Noting that the Congress will help strengthen relationships between regional environmental funds, Gayle added that the timing of the meeting is also significant, given that the 2024 United Nations Biodiversity Conference (COP16) will be in Cali, Colombia, a few weeks later: “[RedLAC] provides an invaluable platform to build and encourage a stronger presence of Caribbean countries in this network and to reinforce our collective message of long-term environmental funding for the region.”
RedLAC members have, therefore, been using the opportunity to do a “stock take” before COP16 and identify the progress made on supporting the implementation of the GBF’s target while also discussing potential areas of growth.
Since its establishment in 1999, RedLAC has been developing and implementing financial mechanisms to help address conservation efforts in the region. Given the high biodiversity of the countries in its network, RedLAC’s 32 members contribute to the protection of an estimated 50 percent of the world's tropical forests, 41 percent of the world's mammals, 33 percent of the total reptile species, and 50 per cent of the world's birds and 30x30x30 impacts it all.
“It is very important that [we] come together to figure out the most holistic approach to working with governments in the region and ensuring that there’s funding available for the work,” Gayle said, “but we also have to communicate honestly about what our challenges are and how we can work together.”
In this vein, speakers include regional experts as well as representatives from international organisations like Conservation International and The Nature Conservancy.
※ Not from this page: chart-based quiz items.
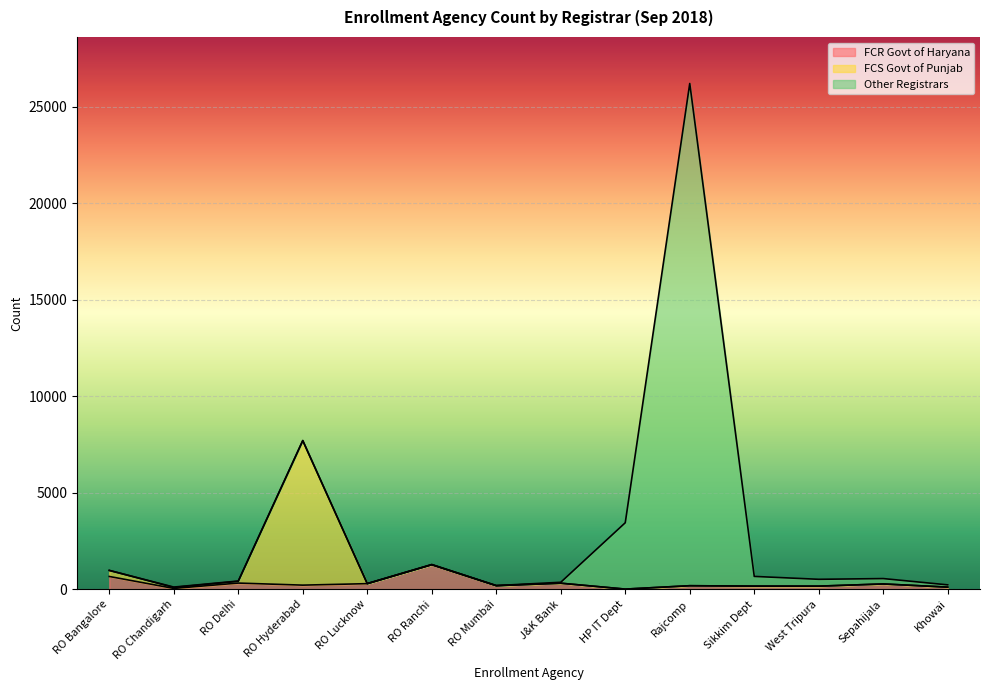

What position from the left is RO Delhi?

3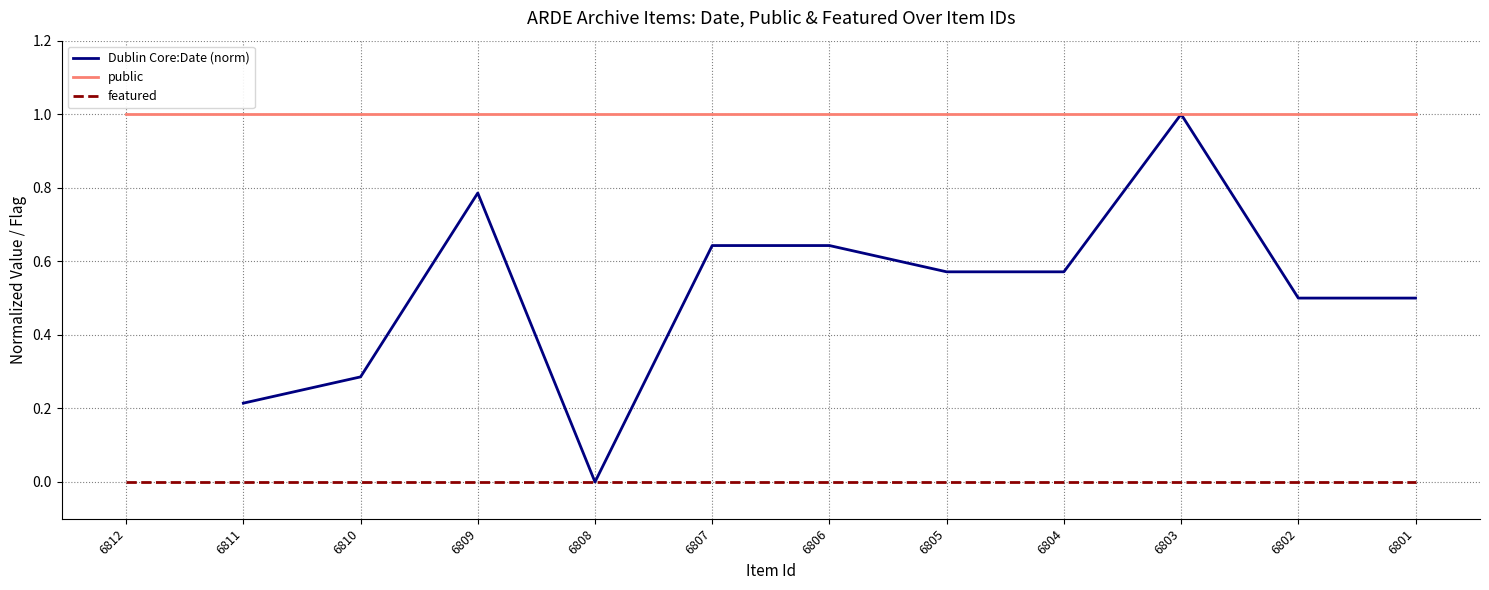

Rank the series by their maximum value, from lowest to highest.

featured, Dublin Core:Date (norm), public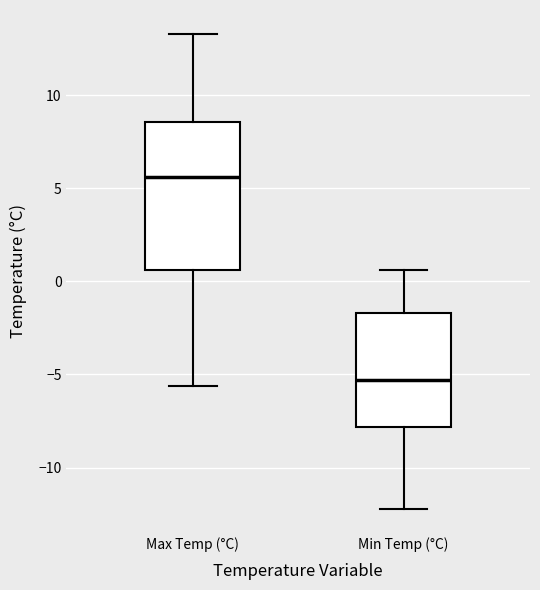

Reading left to right, transcribe this box plot: for each box, give where its median line is, the range the box spans, and where its two whiskers end, as read against the y-axis. The values are not printed on the chart, so give them approximately, as read against the axis.

Max Temp (°C): median 5.5, box 0.5 to 8.5, whiskers -5.5 to 13.5
Min Temp (°C): median -5.5, box -8.0 to -1.5, whiskers -12.0 to 0.5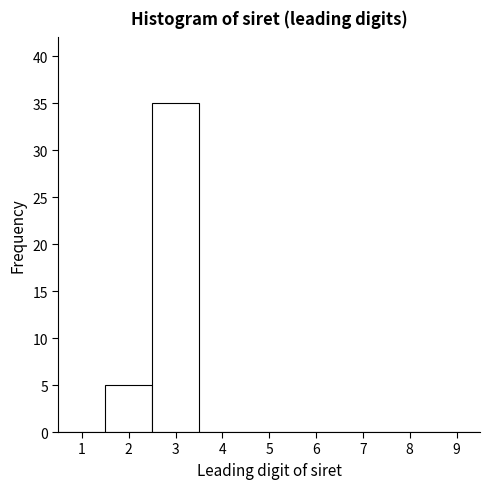

Reading left to right, list every bar in this chart as the range it spans on the x-axis followed by its height. The values are not printed on the chart, so give them approximately, as read against the axis.

0.5 to 1.5: 0
1.5 to 2.5: 5
2.5 to 3.5: 35
3.5 to 4.5: 0
4.5 to 5.5: 0
5.5 to 6.5: 0
6.5 to 7.5: 0
7.5 to 8.5: 0
8.5 to 9.5: 0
Discussions have already been centring around issues like carbon accounting, circularity, climate resilience and financing for blue/green projects. Coastal ecologist and former principal of the University of the West Indies (Jamaica), Professor Dale Webber, who opened the conference, laid out exactly what the GBF’s 30×30 goal means in a Caribbean context.
The aim, all round, is to ensure that attendees understand the Caribbean’s standing in the 30×30 discussion. With many countries in Latin America having already made progress on Target 3, Gayle wants honest reflections on what the Caribbean plans to accelerate its progress: “The concept that the problems that we have need to be solved by the governments is a myth that we need to move past,” she believes. “There is a role for others in helping to fund national and regional priorities […] a space for others to get on board.”
“We may be smaller in space, Gayle continued, “but we’re larger in ocean — and the work we’re doing is just as important.”
For their part, attendees hope the event will be a platform for meaningful dialogue and action to conserve the region’s wildlife and natural heritage, both of which continue to be affected by climate change and biodiversity loss.